I make every effort to read every perspective possible in my education feed, and as a result I received an article from The Hill by Margaret “Macke” Raymond titled “The Diploma Dilemma”. Ms. Raymond, who is the founder and director of the Center for Research on Education Outcomes (CREDO) at Stanford University recently authored a policy briefing of the same name as part of the Hoover Education Success Initiative. And what is the dilemma as Ms. Raymond sees it?

Despite evidence that our students’ performance is flat or declining on many levels, our high school graduation rates have continued to rise significantly over the past six years. This paradox may not be widely known or understood, as politicians and policymakers have consistently trumpeted the steady rise of graduation rates. The casual observer would be led to believe that public education is improving because more students are being granted a diploma.
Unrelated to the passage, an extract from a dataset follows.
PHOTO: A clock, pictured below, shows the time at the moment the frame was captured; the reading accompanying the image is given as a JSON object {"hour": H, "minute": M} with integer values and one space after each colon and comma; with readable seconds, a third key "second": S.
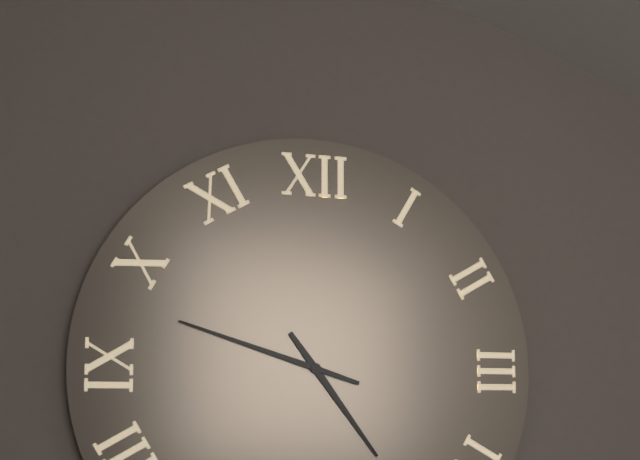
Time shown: {"hour": 4, "minute": 48}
The truth is, in most states, there is a critical chasm between the rising graduation rate and the underlying knowledge and skills of large shares of degree holders. Many students, especially low-income students and students of color, are inadequately prepared to take the first step of college, training, military service or employment, let alone have the foundational knowledge needed to improve their lives in the future.

The truth is that US public schools are not as bad as standardized tests make the out to be or as good as graduation rates make them out to be… except for those underfunded schools serving low income students and students of color. The data on this truth have been evident for generations and yet nothing has been done to address it. After decrying softer grading standards, seat time as a metric, and “low expectations”, Ms. Raymond offers this idea to close the gaps at the high school level:

So what’s needed? States and school districts need mastery-based approaches to capturing and rewarding high school learning to ensure that students earn a high school diploma that provides a fair and clear signal of its value. Better and more frequent measures of high school students and courses would illuminate the pathways that students follow, and the benefits gained from them.  Linking course passing with known requirements for post-high school options will improve the success that holders of a U.S. high school diploma can achieve. In order to realize these things for our students, school systems leaders will invariably be placed in a diploma dilemma —strengthening requirements will almost certainly mean falling graduation rates in the short-term. 

Ms. Raymond’s prescription sounds very familiar to this blogger. In the early 1990s I attempted to launch a district-wide initiative called “Teaching for Mastery” based on the premise that TIME needed to be the variable and LEARNING needed to be the constant. Here’s what I learned from that experience: changing the dominant paradigm as a Superintendent was beyond my reach. Indeed, Ms. Raymond seems to miss the entire point of mastery learning, which is that TIME must be a variable if LEARNING is constant and so time-driven metrics like standardized testing and graduation rates tied to a student’s age are meaningless.

Our current system was implemented in the 1920s and it was designed to sort and select students with no regard or expectation that ALL students would master the K-12 curriculum. There was an expectation that many of not most students would fall short of the standards and find work in the fields or factories. And thanks to labor unions many of those jobs paid well and enabled workers to have good life. That economic paradigm disappeared in the 1970s and 1980s and it isn’t coming back any tie soon. When oh when will our education paradigm change? When will TIME be a variable and LEARNING constant?